◆ Written exercise: Copy the stretch of the Inception review from "For some reason (which" through "gunshots etc etc.", swapping "safe" for "vault".

◆ Page excerpt:
>> Begin
Leonardo DiCaprio and his team invade people's dreams to steal information from their subconscious. However, their new mission in "Inception" is not to steal information, bur rather to "plant" it, therefore causing the inception of a new idea in the target's subconscious. To do this, they form dreams within dreams (which in the film actually work as three separate dreams rather than actual dreams within dreams), therefore accessing a more vulnerable form of the target's subconscious.

For some reason (which the film doesn't adequately explain) within the dream there is a symbol of the subconscious motive (say, a safe) whereas you can find the desired information, or whereas you can plant the desired information. But there's a catch. If for some reason you "die" in a dream within a dream, you remain in subconscious limbo (which again is not adequately explained) which nevertheless can resemble a form of reality in itself.

Amidst all that, Christopher Nolan makes an action film, with car chases, gunshots etc etc.

Here is the thing with Nolan. As a director he only offers intrigue. He approaches an ambitious idea, touches the surface of it, but then hesitates to proceed any further, and reverts to the action film prototype. Furthermore, he has done it so many times already, that even the action segments look pompous and clichéd (too much reliance on editing and warping of real time).
>> End
◆ Supplied entries:
>> Begin
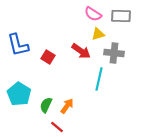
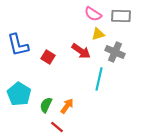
gray cross: moved 1 px right, 1 px up; rotated 18 degrees clockwise
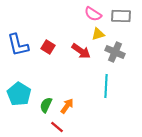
red square: moved 10 px up
cyan line: moved 7 px right, 7 px down; rotated 10 degrees counterclockwise
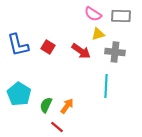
gray cross: rotated 18 degrees counterclockwise
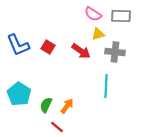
blue L-shape: rotated 10 degrees counterclockwise
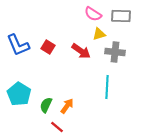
yellow triangle: moved 1 px right
cyan line: moved 1 px right, 1 px down
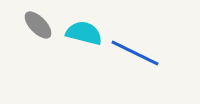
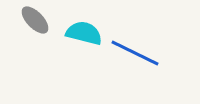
gray ellipse: moved 3 px left, 5 px up
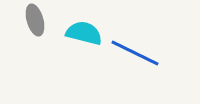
gray ellipse: rotated 28 degrees clockwise
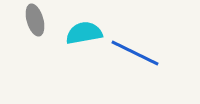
cyan semicircle: rotated 24 degrees counterclockwise
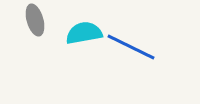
blue line: moved 4 px left, 6 px up
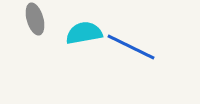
gray ellipse: moved 1 px up
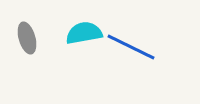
gray ellipse: moved 8 px left, 19 px down
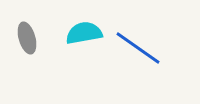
blue line: moved 7 px right, 1 px down; rotated 9 degrees clockwise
>> End
◆ Answer for the task:
For some reason (which the film doesn't adequately explain) within the dream there is a symbol of the subconscious motive (say, a vault) whereas you can find the desired information, or whereas you can plant the desired information. But there's a catch. If for some reason you "die" in a dream within a dream, you remain in subconscious limbo (which again is not adequately explained) which nevertheless can resemble a form of reality in itself.

Amidst all that, Christopher Nolan makes an action film, with car chases, gunshots etc etc.